• **What to do**:
From the listing below, output only the lines starting at the line that has "white warehouse building, located" and ending at the line that has "3 labeled objects appear below.", exactly as they appear, ends included.

• **Data for this exercise**:
————
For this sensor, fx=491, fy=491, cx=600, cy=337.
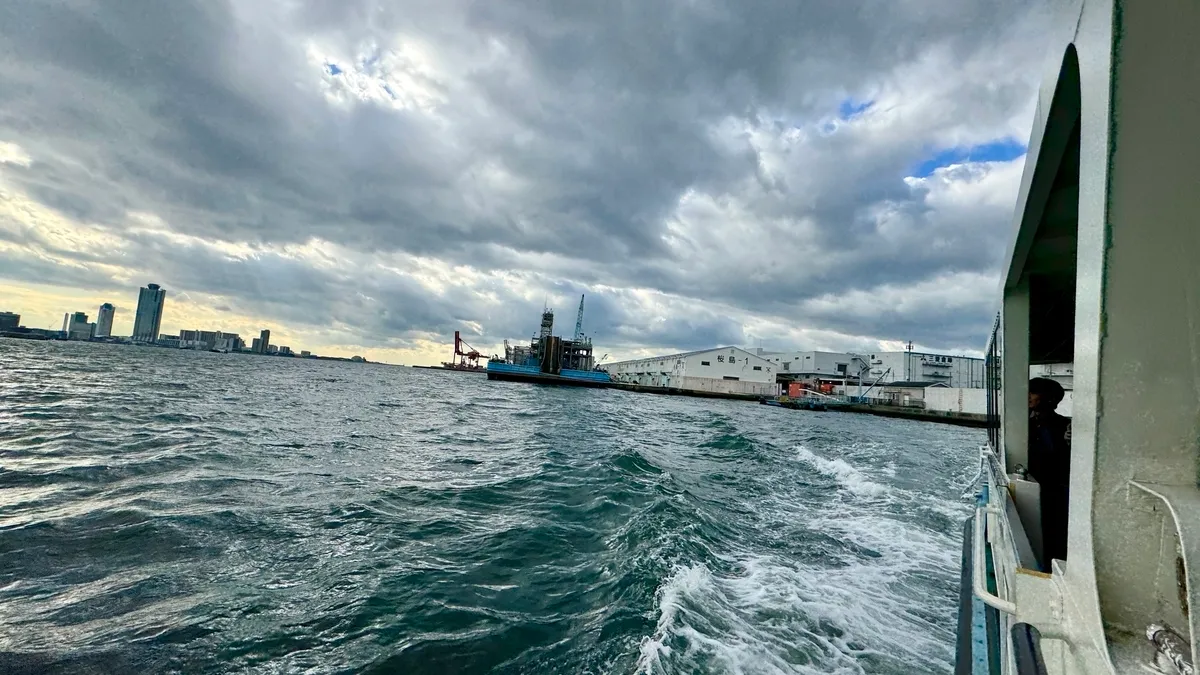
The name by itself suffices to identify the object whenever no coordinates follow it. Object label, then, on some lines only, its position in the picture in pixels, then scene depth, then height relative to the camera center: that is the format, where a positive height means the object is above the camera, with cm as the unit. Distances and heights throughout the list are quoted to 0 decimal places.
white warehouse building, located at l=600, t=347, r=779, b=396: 6569 +153
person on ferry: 457 -47
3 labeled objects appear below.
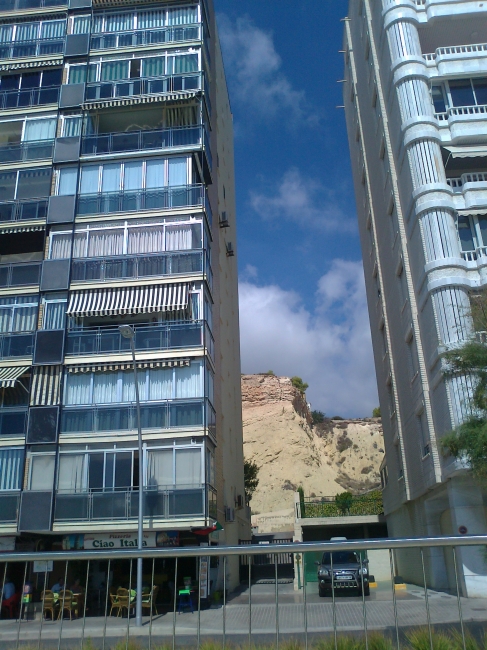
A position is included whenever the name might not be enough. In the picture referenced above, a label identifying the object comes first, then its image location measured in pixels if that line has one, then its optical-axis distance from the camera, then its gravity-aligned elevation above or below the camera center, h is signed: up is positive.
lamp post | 18.91 +3.38
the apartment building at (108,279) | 21.34 +10.52
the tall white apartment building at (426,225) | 20.77 +12.08
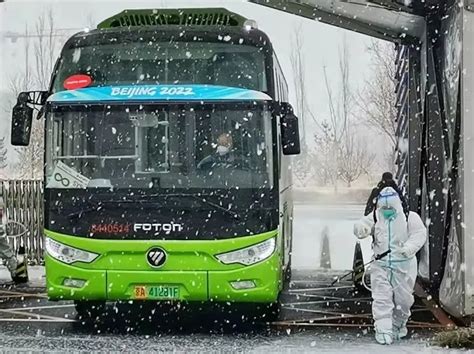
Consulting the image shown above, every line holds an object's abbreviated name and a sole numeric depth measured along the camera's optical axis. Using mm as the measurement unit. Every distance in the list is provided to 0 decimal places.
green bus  8711
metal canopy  12305
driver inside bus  8859
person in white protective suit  8820
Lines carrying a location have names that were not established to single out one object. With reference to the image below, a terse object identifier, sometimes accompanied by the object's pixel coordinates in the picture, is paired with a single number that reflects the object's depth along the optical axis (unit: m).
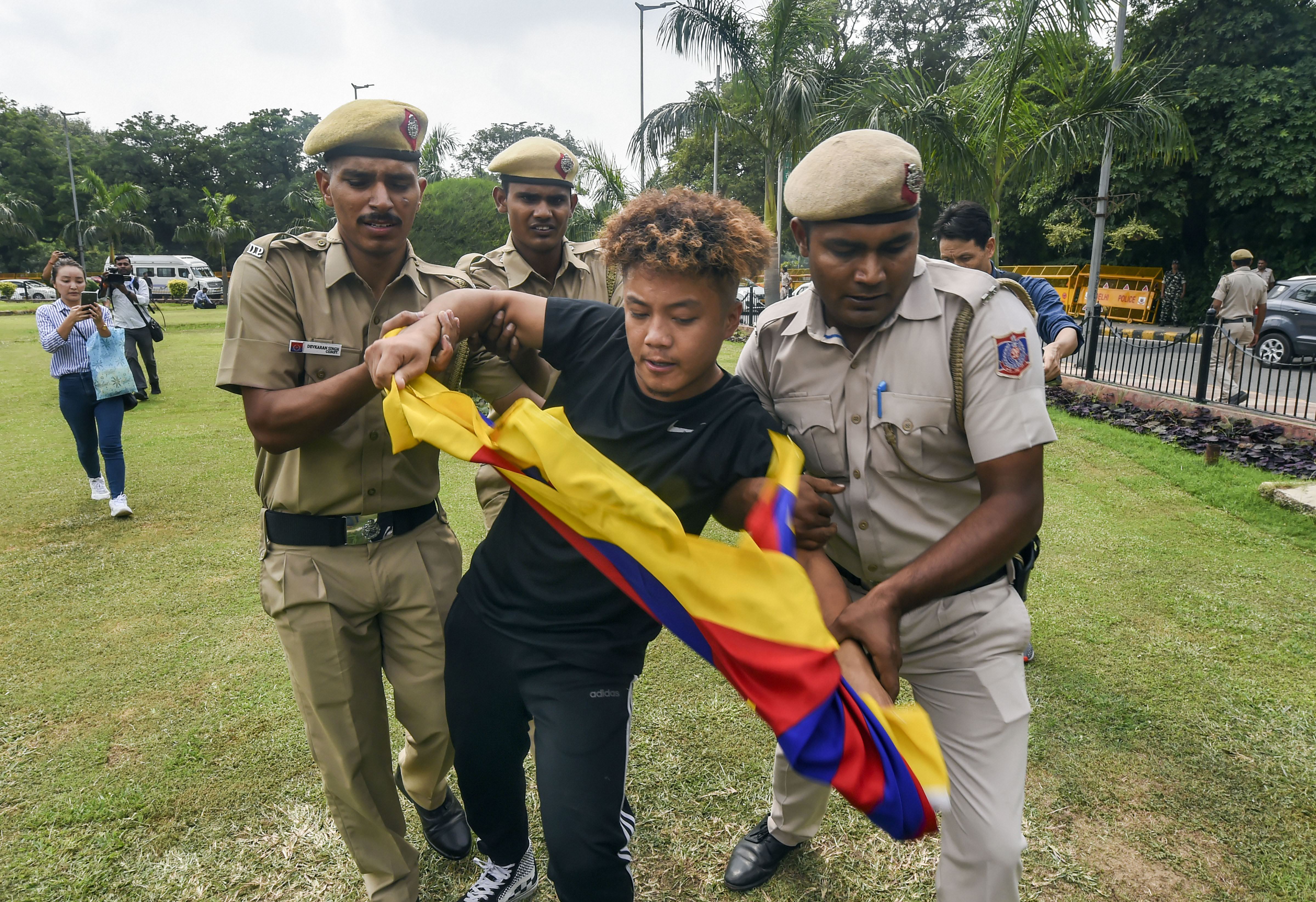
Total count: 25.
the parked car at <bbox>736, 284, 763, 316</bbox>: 22.92
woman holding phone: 7.05
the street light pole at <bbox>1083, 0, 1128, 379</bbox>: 12.66
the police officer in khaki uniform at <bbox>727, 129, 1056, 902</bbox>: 2.10
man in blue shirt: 4.80
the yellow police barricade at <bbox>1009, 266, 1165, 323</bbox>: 25.38
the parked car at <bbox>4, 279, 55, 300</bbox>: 41.84
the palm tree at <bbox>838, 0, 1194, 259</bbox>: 11.13
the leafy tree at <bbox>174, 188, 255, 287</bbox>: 47.78
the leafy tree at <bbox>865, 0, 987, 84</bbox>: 36.09
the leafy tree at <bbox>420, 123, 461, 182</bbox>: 25.73
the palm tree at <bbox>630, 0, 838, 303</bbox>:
————
• **Task response**:
white warehouse building, located at l=600, t=347, r=779, b=396: 6569 +153
person on ferry: 457 -47
3 labeled objects appear below.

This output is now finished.